__WHAT YOU NEED TO DO__: Please rewrite the comment thread from "That was the" up to and including "not a bitch.", updating it so that "insensitive" becomes "thoughtless".

__EXCERPT PROVIDED__:

    Dearest Bedwetter, Since your problem with bedwetting only occurs post-drinking, the clue to the solution is to be cognizant of what your limit is going to be. Never surpass that limit and if you do, make sure to take an empty drinking glass to sleep with you, so that if you wake up in someone else’s company, you can jump up and cry over the spilled “drink” in your bed and no one will be the wiser. You know the situation, you know your limits, you know you have choices. I have found that more people, especially males, have this problem than has ever been let on before!

    Don’t worry too much about it! Urine is sterile. Know your intake limits. Some people seem to have a stonger sleep cycle than urine urge—and that’s all it is! (If you’ve already ruled out other medical conditions!) Get to know yourself and your limits intimately and stop before your poor, tired, party-weary, unconscious body can’t help itself! No, you’re not gross and it’s more common than one might think!

  3. fattestgirlever says:
    Wed, 7th Jan 20093:01 pm 

    College Candy, please replace me as columnist immediately. (Tuffy Luv has no heart.) I thank you in advance and look forward to hearing from you. I officialy pledge my care and concern to all those who write me for advice. Seriously, contact me before you allow Tuffy to answer anyone so incompletely or incorrectly ever again!

  4. fattestgirlever says:
    Wed, 7th Jan 20093:04 pm 

    My fastest typing fingers feverishly wishing to compose an answer inadvertenly left out an “l” in the paragraph above, in the word “officially.”

  5. Lauren, University of Michigan says:
    Wed, 7th Jan 20094:38 pm 

    I thought it was kinda funny…

  6. tiffany says:
    Wed, 7th Jan 20099:04 pm 

    Dear Tuffy Luv,

    That was the most insensitive response possible. All I can say is karma is a bitch and I would hate to be in your position right now.

  7. Danyell says:
    Wed, 7th Jan 20099:25 pm 

    wow, I mean, I know you call yourself “tuffy luv” which is obviously a euphanism for tough love, but still, this lady was asking for your help, and your completly trashed her dignity. You are supposed to be an ADVICE columnist, not a bitch.

    your path was ok with suggesting seeing a doctor or therapist, but you didn’t have to be so rude about it. you’re obviously not helping this website, seeing all the negative responses to this article due to your faults.

  8. TA says:
    Thu, 8th Jan 200912:36 am 

    I’m really hoping your computer was hacked and you really didn’t give that response yourself. I agree w/ the above, tough love does NOT mean BITCH. If you did write that response yourself, please CC, stop using “Tuffy”. By no means does she have the drive to do proper research or the compassion to respond tastefully. Really, I think this response was an embarrassment to your site.

  9. MK says:
    Thu, 8th Jan 20093:32 am 

    Alright, I usually don’t comment on any of the posts on this site but I thought this was the most childish response to a serious question. Just because the author of this column is ignorant of this happening to any one else doesn’t mean they have the right to down right insult the person writing in. This site is mostly amateur writers from what I understand; however, someone in charge should have omitted the last paragraph and a half from the answer.

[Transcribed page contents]

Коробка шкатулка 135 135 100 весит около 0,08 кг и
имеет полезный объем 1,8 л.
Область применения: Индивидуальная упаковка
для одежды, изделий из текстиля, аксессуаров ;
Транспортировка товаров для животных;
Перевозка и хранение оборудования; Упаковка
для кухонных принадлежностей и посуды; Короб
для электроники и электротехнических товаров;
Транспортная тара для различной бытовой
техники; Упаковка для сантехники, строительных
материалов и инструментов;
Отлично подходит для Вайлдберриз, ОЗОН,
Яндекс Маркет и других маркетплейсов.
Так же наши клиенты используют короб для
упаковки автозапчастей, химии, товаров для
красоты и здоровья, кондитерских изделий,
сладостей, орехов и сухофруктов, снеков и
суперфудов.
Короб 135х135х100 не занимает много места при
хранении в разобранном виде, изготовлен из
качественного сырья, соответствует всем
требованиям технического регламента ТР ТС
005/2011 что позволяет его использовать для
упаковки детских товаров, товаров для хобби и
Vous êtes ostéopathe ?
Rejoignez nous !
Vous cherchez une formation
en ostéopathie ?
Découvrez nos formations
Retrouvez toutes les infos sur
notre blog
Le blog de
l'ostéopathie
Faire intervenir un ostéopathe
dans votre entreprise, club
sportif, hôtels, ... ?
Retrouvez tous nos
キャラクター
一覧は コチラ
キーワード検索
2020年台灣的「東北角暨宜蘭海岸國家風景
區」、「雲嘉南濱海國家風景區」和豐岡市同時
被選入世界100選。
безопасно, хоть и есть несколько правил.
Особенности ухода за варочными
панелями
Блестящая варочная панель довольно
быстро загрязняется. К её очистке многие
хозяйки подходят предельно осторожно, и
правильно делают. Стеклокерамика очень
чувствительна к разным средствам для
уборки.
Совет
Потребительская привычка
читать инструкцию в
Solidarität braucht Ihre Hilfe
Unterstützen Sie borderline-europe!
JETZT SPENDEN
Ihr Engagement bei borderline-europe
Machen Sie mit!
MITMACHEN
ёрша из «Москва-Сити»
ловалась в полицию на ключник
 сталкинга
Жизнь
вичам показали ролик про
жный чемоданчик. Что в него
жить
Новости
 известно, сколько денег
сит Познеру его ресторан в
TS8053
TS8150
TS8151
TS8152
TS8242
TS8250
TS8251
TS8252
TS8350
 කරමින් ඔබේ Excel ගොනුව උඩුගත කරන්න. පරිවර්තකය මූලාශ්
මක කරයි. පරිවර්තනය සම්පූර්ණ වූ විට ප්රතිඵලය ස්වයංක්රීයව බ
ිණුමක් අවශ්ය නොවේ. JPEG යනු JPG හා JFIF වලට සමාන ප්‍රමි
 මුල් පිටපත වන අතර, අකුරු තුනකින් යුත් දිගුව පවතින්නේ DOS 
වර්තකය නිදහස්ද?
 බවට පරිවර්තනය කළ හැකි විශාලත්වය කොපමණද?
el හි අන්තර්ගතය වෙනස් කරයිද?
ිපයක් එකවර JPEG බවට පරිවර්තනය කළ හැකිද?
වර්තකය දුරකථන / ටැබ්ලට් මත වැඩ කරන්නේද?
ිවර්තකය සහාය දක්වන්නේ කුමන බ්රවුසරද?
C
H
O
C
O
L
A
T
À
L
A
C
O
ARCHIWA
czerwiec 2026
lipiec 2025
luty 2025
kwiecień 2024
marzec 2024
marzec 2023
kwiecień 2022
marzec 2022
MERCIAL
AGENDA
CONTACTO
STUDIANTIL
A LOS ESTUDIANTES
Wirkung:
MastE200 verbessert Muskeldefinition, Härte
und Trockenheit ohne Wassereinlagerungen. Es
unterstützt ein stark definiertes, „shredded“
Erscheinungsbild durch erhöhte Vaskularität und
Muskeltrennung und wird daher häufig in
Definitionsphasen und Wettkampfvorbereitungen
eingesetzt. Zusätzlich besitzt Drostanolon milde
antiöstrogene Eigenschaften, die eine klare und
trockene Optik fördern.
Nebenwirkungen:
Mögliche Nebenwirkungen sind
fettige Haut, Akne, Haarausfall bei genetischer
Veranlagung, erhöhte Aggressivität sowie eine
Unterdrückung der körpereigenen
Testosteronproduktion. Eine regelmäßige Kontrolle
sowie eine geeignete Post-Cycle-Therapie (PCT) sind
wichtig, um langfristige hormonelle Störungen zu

__RESULT OF THIS EXERCISE__:
That was the most thoughtless response possible. All I can say is karma is a bitch and I would hate to be in your position right now.

  7. Danyell says:
    Wed, 7th Jan 20099:25 pm 

    wow, I mean, I know you call yourself “tuffy luv” which is obviously a euphanism for tough love, but still, this lady was asking for your help, and your completly trashed her dignity. You are supposed to be an ADVICE columnist, not a bitch.